··· Material provided

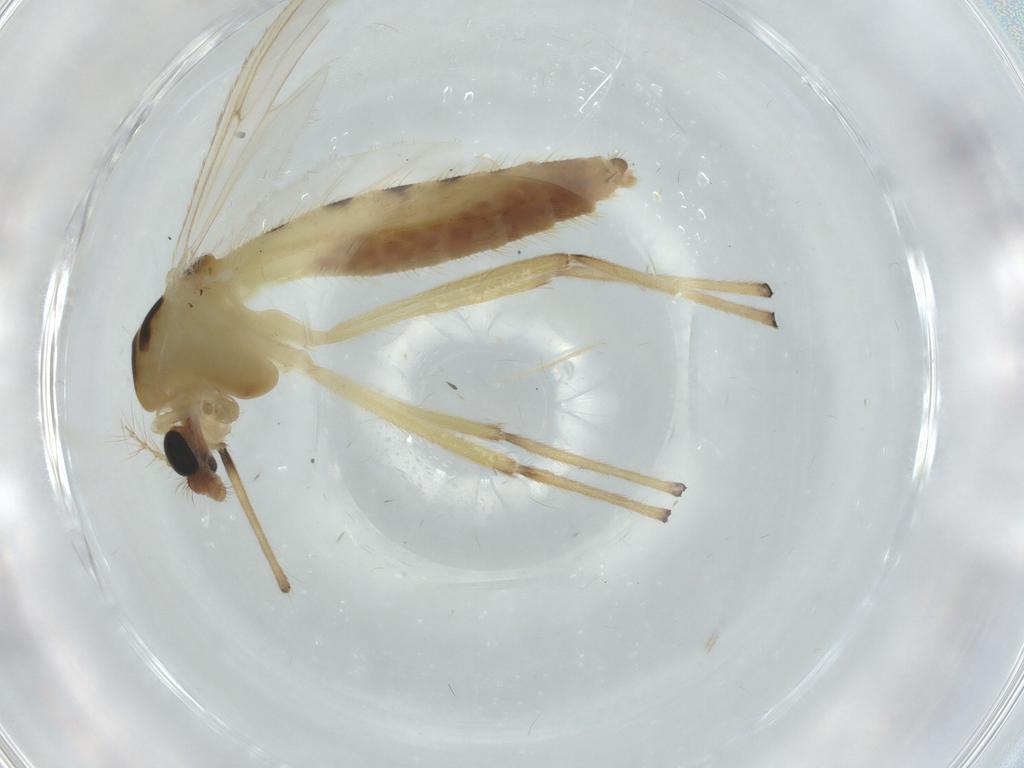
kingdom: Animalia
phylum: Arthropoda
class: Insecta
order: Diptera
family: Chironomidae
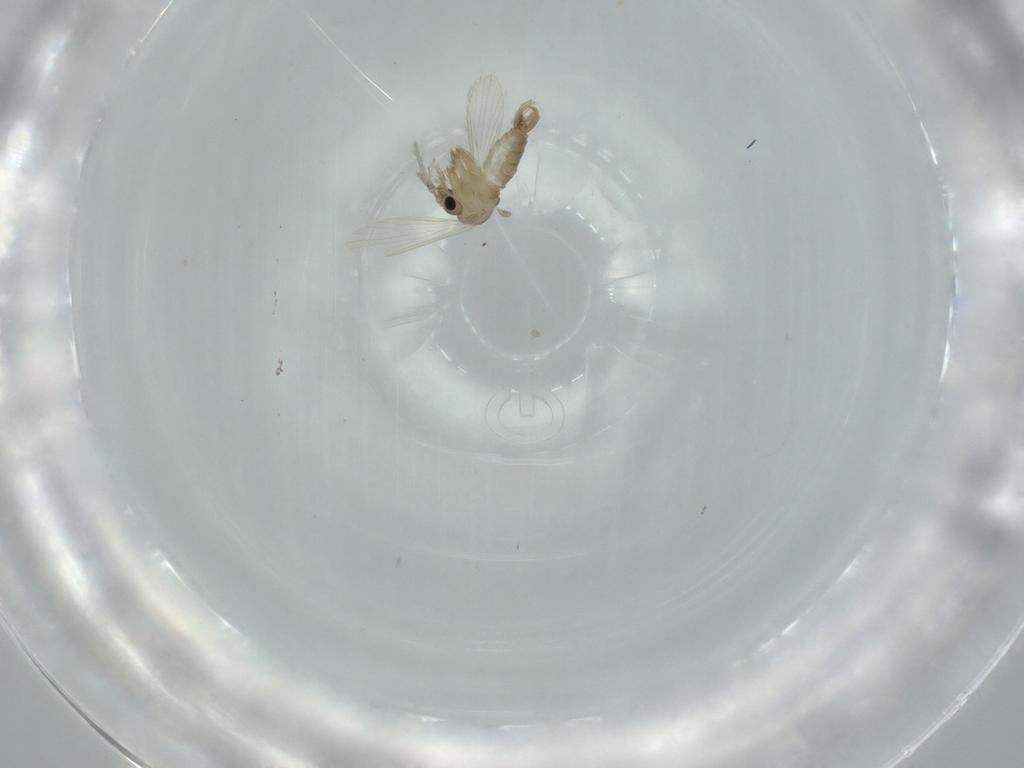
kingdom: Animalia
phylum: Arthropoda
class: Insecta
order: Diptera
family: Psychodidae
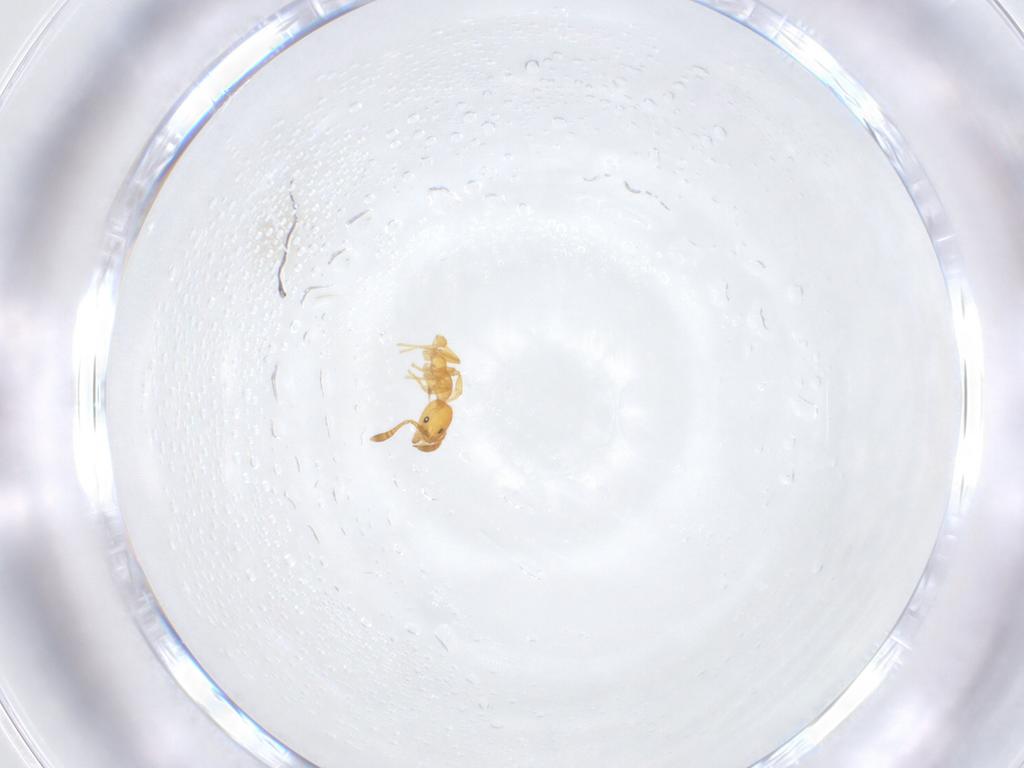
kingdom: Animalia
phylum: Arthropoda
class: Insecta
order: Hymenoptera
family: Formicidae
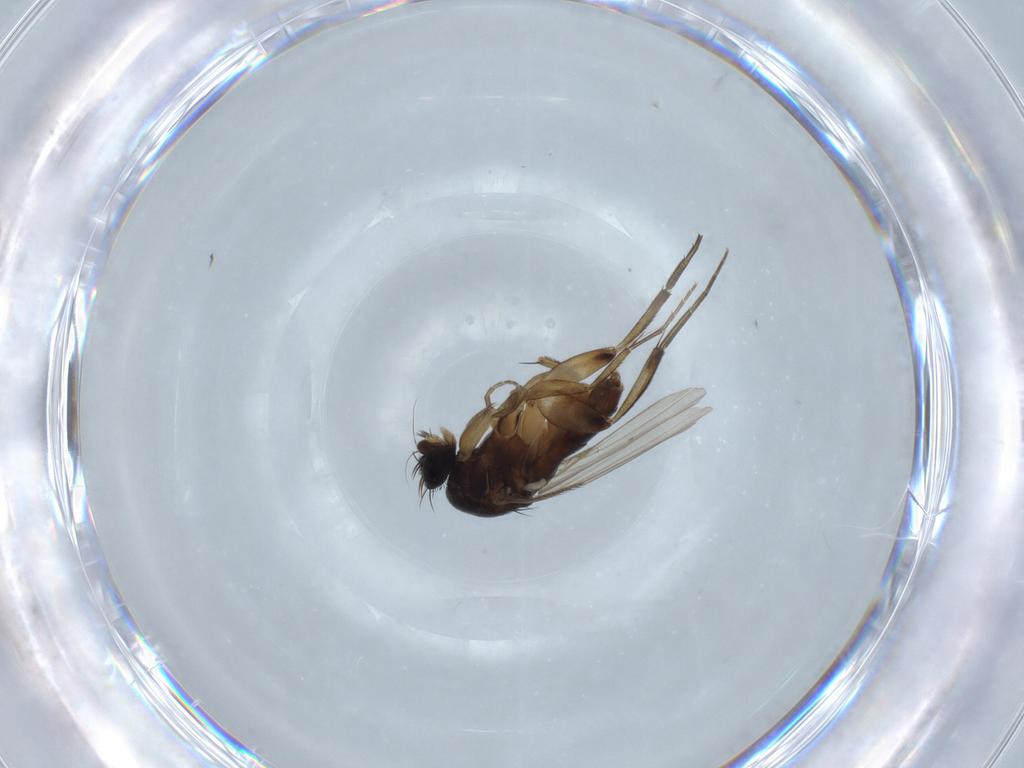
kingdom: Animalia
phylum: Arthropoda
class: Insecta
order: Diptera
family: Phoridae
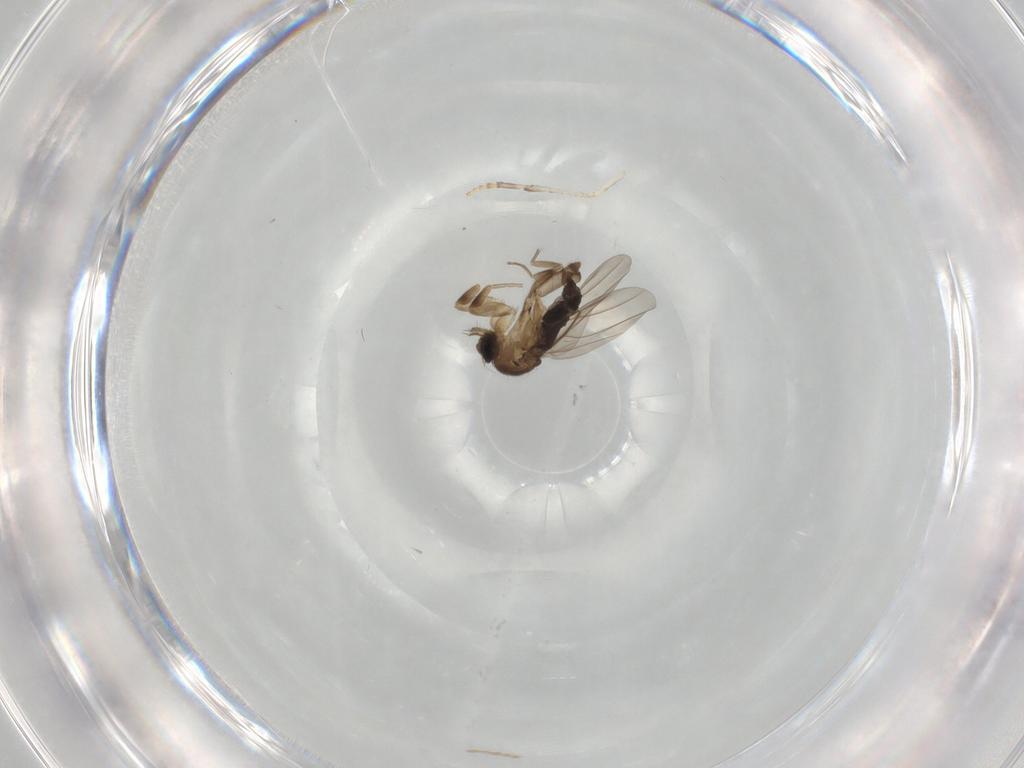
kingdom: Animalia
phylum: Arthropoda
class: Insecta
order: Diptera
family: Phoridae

······

Identify each line in the listing above that contains the word "family" and copy every such line in full.

family: Chironomidae
family: Psychodidae
family: Formicidae
family: Phoridae
family: Phoridae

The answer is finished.